When drug discovery researchers open their Web browsers at any one of Johnson & Johnson Pharmaceutical Research and Development’s (J&JPRD) four research sites across the globe, their coffees at arm’s reach and ready to begin the day’s business, they enter a single electronic world carefully constructed by the company’s informaticians. From a Web portal called weDiscover, researchers can access not only news, weather, and the latest science, but also the “glue” that allows researchers to coordinate the company’s decentralized research effort, a project management tool called Leapfrog.

Having semi-independent research organization creates specific informatics needs, says Scott Kahn, chief scientific officer of software vendor Accelrys Inc., San Diego: “It poses some interesting challenges around synchronizing and the linking of information appropriately and fully.” Although Kahn says many companies now face these challenges, “J&J’s informatics is quite unique in that they are investing a lot to make it a cornerstone of their competitiveness.”

Customizing was key
J&JPRD’s informatics department is responsible for building solutions to the company’s global information problems and making sure local problems get solved efficiently (see “Inc. Globally, Act Locally” on page 27). Committee heads from the company’s research sites in La Jolla, Calif.; Beerse, Belgium; Spring House, Pa.; and Raritan, N.J., decide what informatics tools to offer their researchers. In La Jolla, a group led by Jackson Wan, PhD, director of bioinformatics, develops most of the global bioinformatics and related IT software. Everything from Web design and data processing (see sidebar on page 28) to disease modeling takes place in La Jolla.
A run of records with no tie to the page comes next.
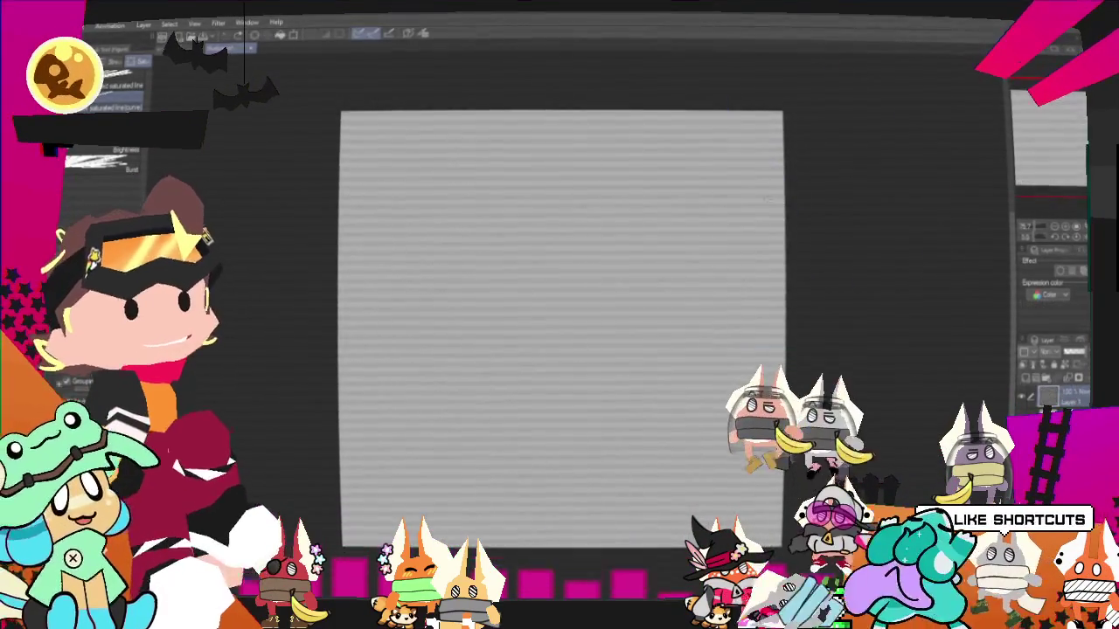
left_click(1055, 227)
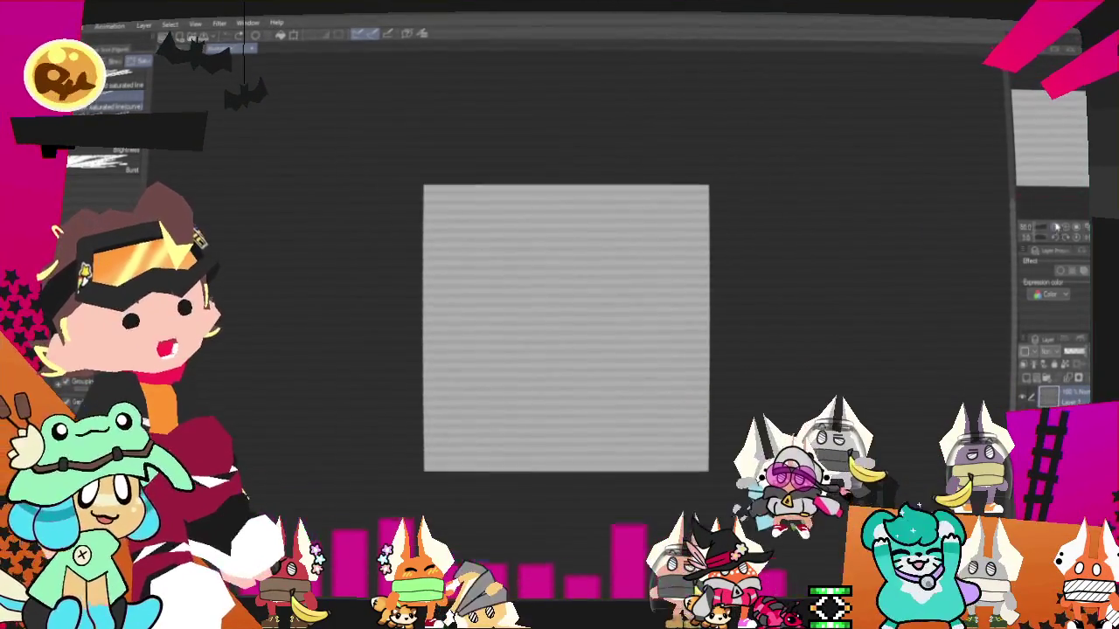
left_click(727, 81)
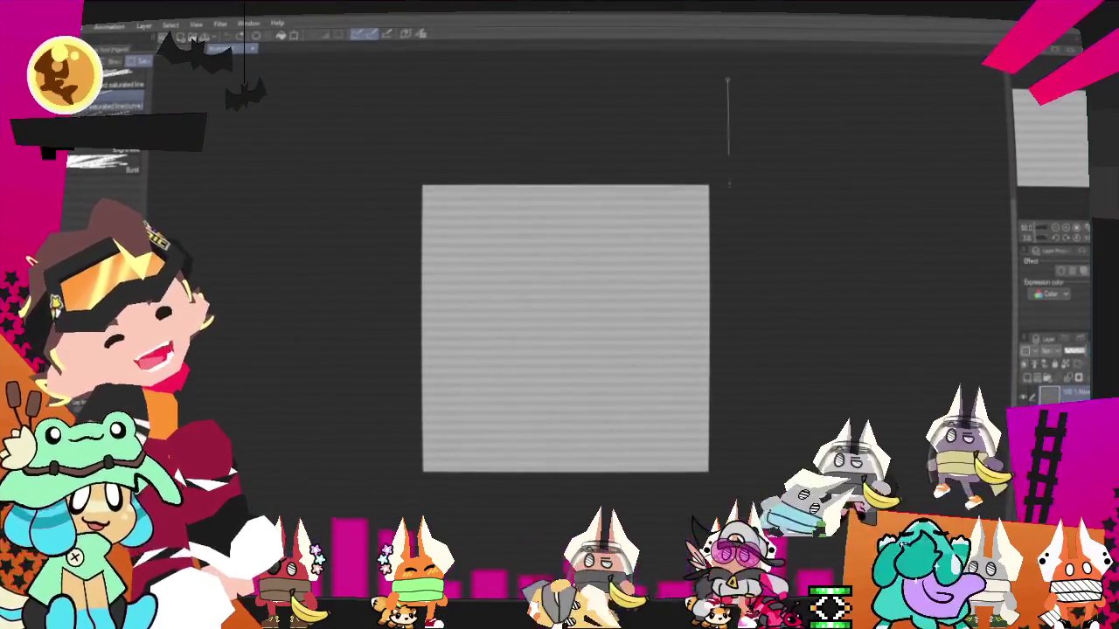
left_click(730, 472)
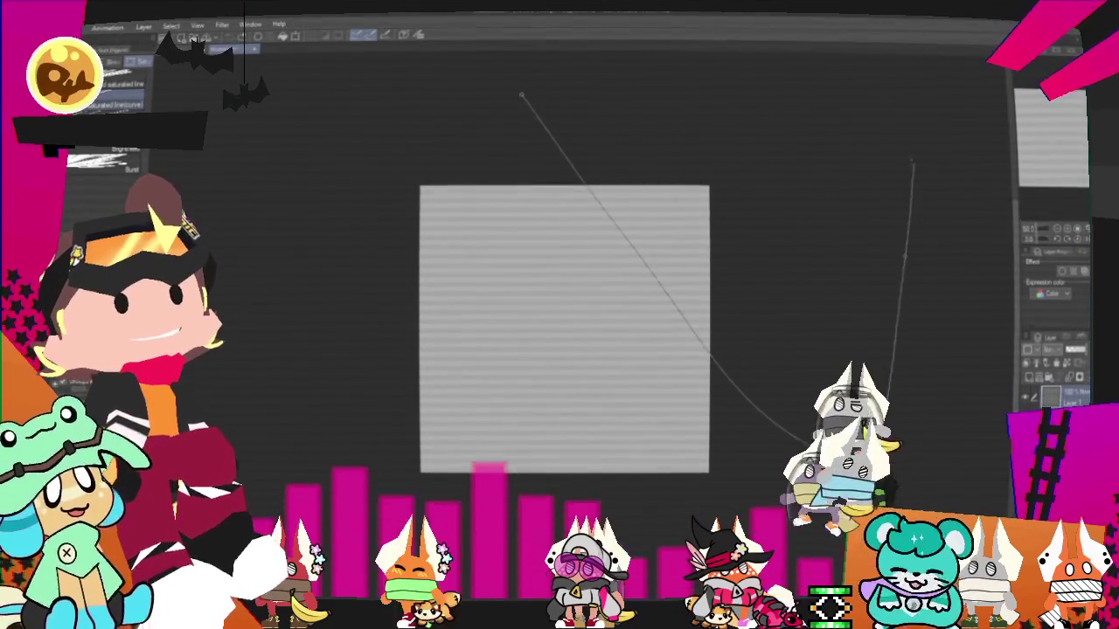
double_click(522, 94)
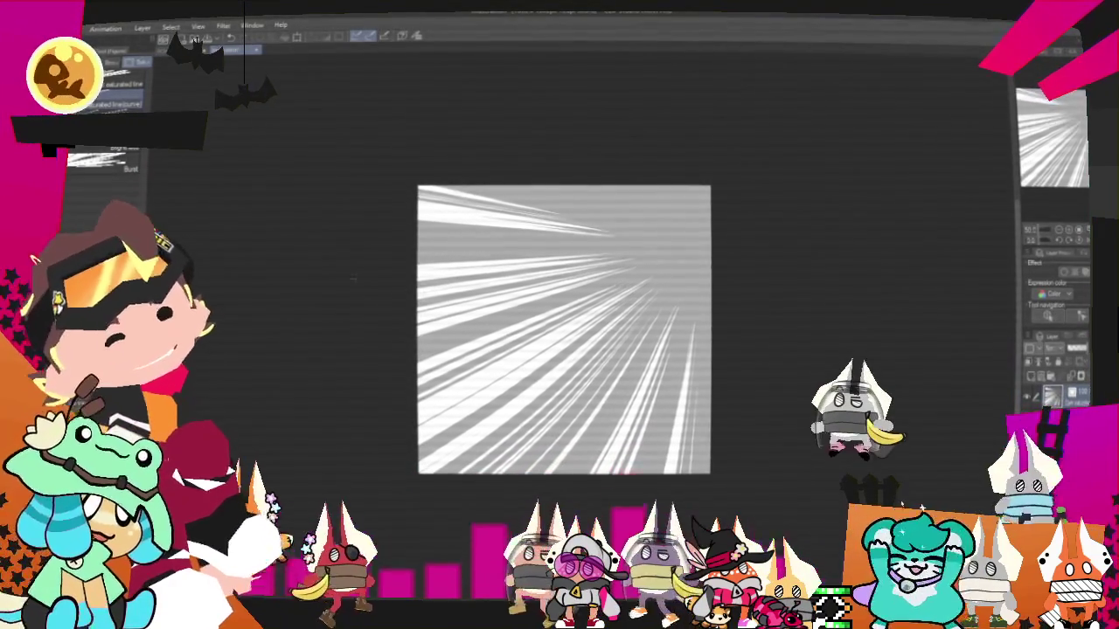
Step: With the Object tool, enlarge the speed-line object and stretch its guide toward the upper right
key("o")
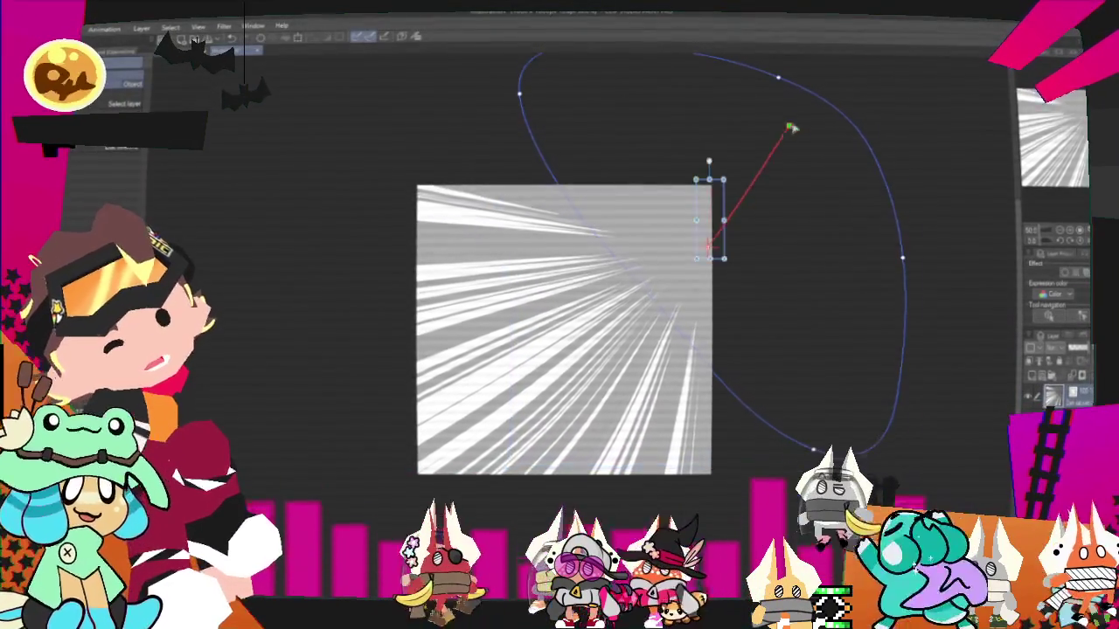
left_click_drag(724, 179, 806, 107)
left_click_drag(696, 258, 604, 350)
To give researchers easy access to information, Wan’s group created a Web portal called weDiscover. The portal is a communications tool and “one-stop shopping” source for news, weather, and all of discovery’s central databases, from chemistry and biology to finance and human resources. Before the portal’s first installment, iDiscover, came out in 2003, the company had separate, hierarchical Web pages for the various discovery research activities in the United States. Researchers had to bookmark them and click through many pages to get the information they wanted. “The information was always hidden,” says Wan. “We started to realize [that we could] do a My Yahoo!-type version of that for discovery,” says Michael Jackson, who was then senior vice president, drug discovery US for J&JPRD, “one that interfaced with all of discovery’s tools and knew a user’s preferences.” Says Wan, “With the portal, everything is more up front. There is one page that you can [use to] get to all the resources that you need.”

Jackson Wan (right) meets with Joseph Ciervo (left) and Simon Smith (middle), members of his bioinformatics team based in La Jolla, Calif. (All photos courtesy of J&JPRD)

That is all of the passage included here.